Since this article was first published, Springer Nature—a publisher of academic research—has dropped ACE as a client after 14 years of working with the conference.
“Springer will not be publishing the (technical) proceedings of ACE 2018, the 15th International Conference on Advances in Computer Entertainment Technology,” a Springer spokesperson told Motherboard in an email. “The number of submissions to ACE 2018 compared to previous years is extremely low and remains well behind expectations. Moreover, the decision to withdraw has been made following a number of irregularities reported to us regarding the paper reviewing and selection process and regarding the organization of the ACE 2018 conference. These procedures do not comply with our publishing guidelines which require a transparent and competitive article selection and thorough peer review process.”
This isn’t the first time Cheok has stirred controversy. He delivered a keynote address about love, sex, and robots at the 2017 Foundation of Digital Games (FDG) conference and drew criticism for his handling of the topic, and his combative attitude towards critics in the aftermath. In response to that controversy, Chisik and his peers resigned from the committee, but he chose to speak out after Bannon was named as a speaker.

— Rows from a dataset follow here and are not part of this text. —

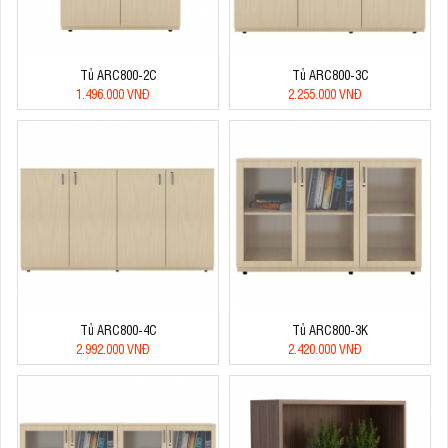
Tủ ARC800-2C
Tủ ARC800-3C
1.496.000 VNĐ
2.255.000 VNĐ
Tủ ARC800-4C
Tủ ARC800-3K
2.992.000 VNĐ
2.420.000 VNĐ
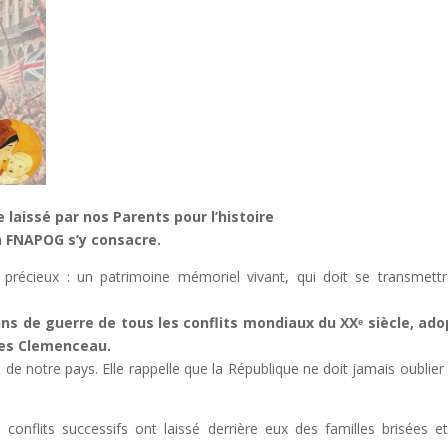
laissé par nos Parents pour l’histoire
s’y consacre.
précieux : un patrimoine mémoriel vivant, qui doit se transmett
ns de guerre de tous les conflits mondiaux du XX
ᵉ
si
è
cle, ado
ges Clemenceau.
e de notre pays. Elle rappelle que la République ne doit jamais oublier
 conflits successifs ont laissé derrière eux des familles brisées e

“This is not an issue of free speech, since a specialized conference is not a general stage such as say inviting a speaker to a university or town hall meeting but a specialized event for which academic staff pay to participate,” Chisik said. “The content and the speakers should be fine-tuned to the subject of the conference as the conference is not an entertainment event but an event intended to support the study of entertainment technology and thus Bannon has nothing of value to contribute to the topic of the conference.”
Cheok disagrees. “Psycho Yoram [Chisik] and his hater crew should worry less about ACE conference, and more about research,” Cheok tweeted as part of a multi-tweet long rant on October 29. “Stephen Bannon…will give a very important talk about how economic nationalism will help minorities (blacks, hispanics, etc) to obtain more high tech jobs such as in computer entertainment industry.”
I reached out to the University of Montana via email, where ACE will take place this year, but have not heard back. However, a representative from the University told a local news station that it isn’t in any way affiliated with ACE, just that it’s using the university's campus as a host.
Gray and other academics have pulled out of the conference, but Bannon will not be disinvited, Cheok said.
“I’m pretty sure that later on, people will say ‘Yes, you know, this was good that there was a conference that didn’t just talk about the technical issues because it was convenient and was willing to take a risk in order to do so,” he said. “Of course, it’s made my life extremely difficult … but I’m prepared to take a risk and I think I’ve learned that it will be a good thing, and you know maybe I get crucified, but that’s OK."
Update: This article has been update with comment from Springer, a publisher of academic research, which has dropped ACE as a client after 14 years of working with the conference.